Ever since I was in middle school I knew I wanted to go to college. I wanted to grow up, leave my small town and choose what classes I took at some good school in some big city. Now that the goal has assuredly been met, what with upgrading from my small town of 7,000 residents to Salt Lake City’s 1.1 million and attending a Pac-12 school, is adulthood as cut out and awesome as I anticipated as a kid?
I think it’s safe to say most of us, discovered things aren’t as easy as they seemed when we were young and naive. Many of us have had to make attempts to act and be responsible like an adult because it didn’t come instinctively. It’s a process that we affectionately call ‘adulting’. The question raised then is, are we the only generation that has had to learn how to adult? How did the transition treat the Gen-Xers and the baby boomers? What can we learn from what they went through?
To start, there are more of us actually attending and finishing college than our parents and grandparents. This probably doesn’t come as a surprise to many as the push for more children to go to college has increased since World War II. Now, nearly 30 percent of all millennial men at least have their bachelor’s degree, double the amount of bachelor’s degree holders from the silent generation, born between 1928–1945, according to research from Pew. The increase has been even greater for women, with 36 percent of millennial women having their bachelor’s in comparison to the greatest generation’s 9 percent.
As a result, the transition from high school teenager to fully integrated member of society involves higher education a lot more than it used to. Between us millennials and our gen-x parents, there’s a 5 percent increase between men and 8 percent increase among women. So, how does this change the way we perceive the transition between adolescence and adulthood? For starters, there’s more for us to handle. As fellow college students, we all understand the shared struggle of what that entails. I’m sure many of us also have to add work and rent on top of that. It’s a reality with a whole slew of new experiences that are thrown on top of us after we get our high school diploma.
We’re now responsible for working our 20 to 40 hours-a-week job to pay for an apartment and food to eat. To those who didn’t attend college after high school, that’s pretty much the extent of their daily struggle. I don’t mean to underestimate the amount of work that goes into going to work for 40 hours a week, but their lives are simpler than the complex animal that ours has become. The transition goes from going to school, going home, going to work, then coming home. Once you clock out, you’re done worrying. All you have to do is make sure you clock in again the following morning, and getting a full night’s sleep is optional.

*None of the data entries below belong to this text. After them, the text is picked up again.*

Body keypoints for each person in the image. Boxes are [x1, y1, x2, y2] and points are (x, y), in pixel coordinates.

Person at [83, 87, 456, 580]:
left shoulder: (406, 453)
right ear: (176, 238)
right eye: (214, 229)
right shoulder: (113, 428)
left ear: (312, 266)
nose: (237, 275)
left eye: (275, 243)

However, as I’m sure we’re well aware, our lifestyles are never quite that simple. There’s an added pressure of having to worry about assignments, exams, projects and deadlines that we are kept to when getting our degree. The life of an adult can start to seem like a lot when you’re balancing covering somebody else’s shift to get some extra money for bills on top of your thesis that’s due in a couple of weeks.

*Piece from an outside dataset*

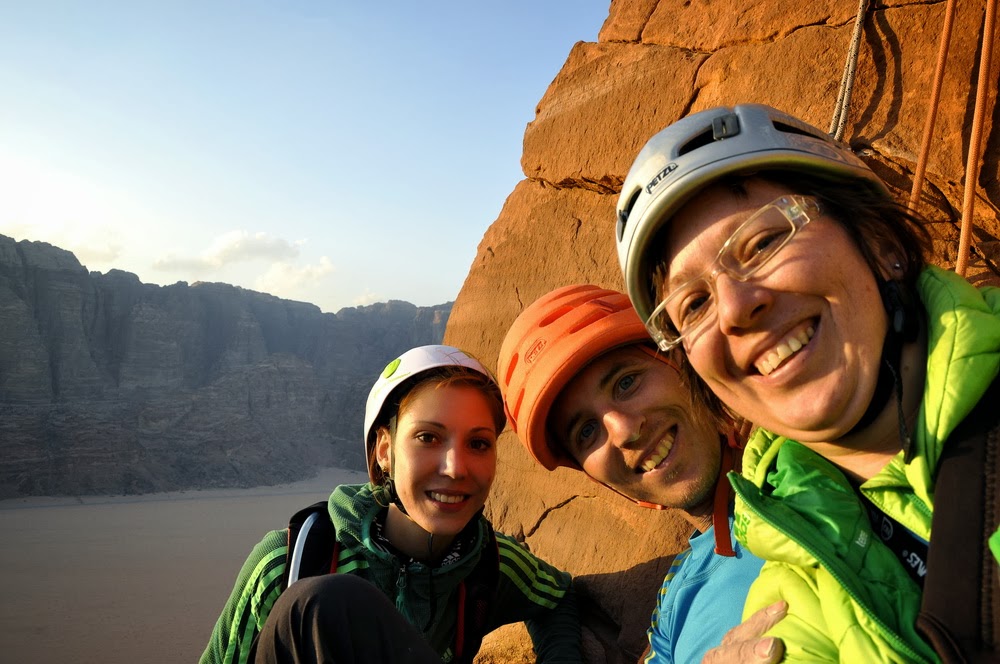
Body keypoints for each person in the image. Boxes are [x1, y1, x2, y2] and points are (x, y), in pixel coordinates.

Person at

Financial independence, as a result, has become less of an initial goal for millennial adults. After witnessing the result of what happened with gen-x’s irresponsible spending and accumulation of debt, millennial adults have refrained from setting out and going off to begin a new life without parental support. Anecdotes of millennial adults continuing to live with their parents in their 20s are said as if it’s a sign of millennials being lazy and being coddled while, in reality, it’s a result of not being able to survive in a world where the economy and human drive will allow for a college student to juggle a full-time job, rent and their studies all at once.
Duke • Nov 27, 2019 at 4:41 am
Gen-Xers didn’t have much money to be irresponsible with, so I’m not sure where you got the ignorant notion that we were irresponsible with what money we had.
Don Coinberg • Apr 7, 2018 at 2:49 pm
I’m 34 years old, I went to work full time and school at the same time, I’m still going.
Once you clock out, you’re done worrying”, ok….
There is nothing “simple” about clocking into a job and you don’t stop worrying or focusing on what’s next once your shift is over, from any job. ”
You are not special, I am not special, you just figure it out. Once you’re done with college, your degree, your masters, whatever… jobs don’t just land in your lap. After you’re done at the U, I think you’ll find yourself wanting for your old college days and their “complexity”.
Bob • Apr 4, 2018 at 1:22 pm
This guy sounds like a total beta male soy boy. Go play play video games and cry the world is unfair lol.